Work instruction: The answer must consist of every line below containing "Wilk".

(Given records)

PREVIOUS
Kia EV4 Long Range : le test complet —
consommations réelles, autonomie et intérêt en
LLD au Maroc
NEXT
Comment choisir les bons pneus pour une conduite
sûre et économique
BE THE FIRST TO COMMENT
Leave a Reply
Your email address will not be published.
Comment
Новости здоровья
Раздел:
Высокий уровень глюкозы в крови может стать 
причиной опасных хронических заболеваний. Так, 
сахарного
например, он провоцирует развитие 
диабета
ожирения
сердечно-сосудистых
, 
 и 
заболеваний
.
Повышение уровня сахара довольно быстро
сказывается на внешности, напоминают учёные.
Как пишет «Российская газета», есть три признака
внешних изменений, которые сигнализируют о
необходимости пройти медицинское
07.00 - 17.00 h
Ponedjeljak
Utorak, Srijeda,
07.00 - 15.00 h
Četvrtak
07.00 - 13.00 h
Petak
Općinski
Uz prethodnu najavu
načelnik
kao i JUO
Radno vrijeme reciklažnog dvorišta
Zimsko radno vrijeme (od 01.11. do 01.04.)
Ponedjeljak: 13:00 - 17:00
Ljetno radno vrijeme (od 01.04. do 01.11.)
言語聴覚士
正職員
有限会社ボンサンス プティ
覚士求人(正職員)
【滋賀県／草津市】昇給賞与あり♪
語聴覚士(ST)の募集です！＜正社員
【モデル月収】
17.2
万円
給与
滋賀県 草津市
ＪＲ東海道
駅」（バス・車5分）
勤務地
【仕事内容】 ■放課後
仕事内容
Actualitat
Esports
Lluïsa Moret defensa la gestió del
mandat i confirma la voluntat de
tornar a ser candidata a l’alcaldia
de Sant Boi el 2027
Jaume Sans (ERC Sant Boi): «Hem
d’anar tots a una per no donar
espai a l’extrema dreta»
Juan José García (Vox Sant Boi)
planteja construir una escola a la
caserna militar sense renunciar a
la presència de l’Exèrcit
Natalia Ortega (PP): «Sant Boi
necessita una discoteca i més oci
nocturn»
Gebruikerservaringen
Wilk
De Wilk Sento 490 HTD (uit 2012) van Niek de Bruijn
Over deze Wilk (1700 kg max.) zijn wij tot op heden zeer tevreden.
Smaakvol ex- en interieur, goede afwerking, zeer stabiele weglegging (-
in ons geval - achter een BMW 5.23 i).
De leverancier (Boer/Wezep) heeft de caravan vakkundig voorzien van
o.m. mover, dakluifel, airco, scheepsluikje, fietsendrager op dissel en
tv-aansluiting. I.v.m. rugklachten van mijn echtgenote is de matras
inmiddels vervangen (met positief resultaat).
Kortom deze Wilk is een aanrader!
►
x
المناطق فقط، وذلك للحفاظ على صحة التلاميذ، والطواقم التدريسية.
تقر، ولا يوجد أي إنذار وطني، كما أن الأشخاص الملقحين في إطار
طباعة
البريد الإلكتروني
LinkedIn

(End Given records)

Result of the exercise:
Wilk
De Wilk Sento 490 HTD (uit 2012) van Niek de Bruijn
Over deze Wilk (1700 kg max.) zijn wij tot op heden zeer tevreden.
Kortom deze Wilk is een aanrader!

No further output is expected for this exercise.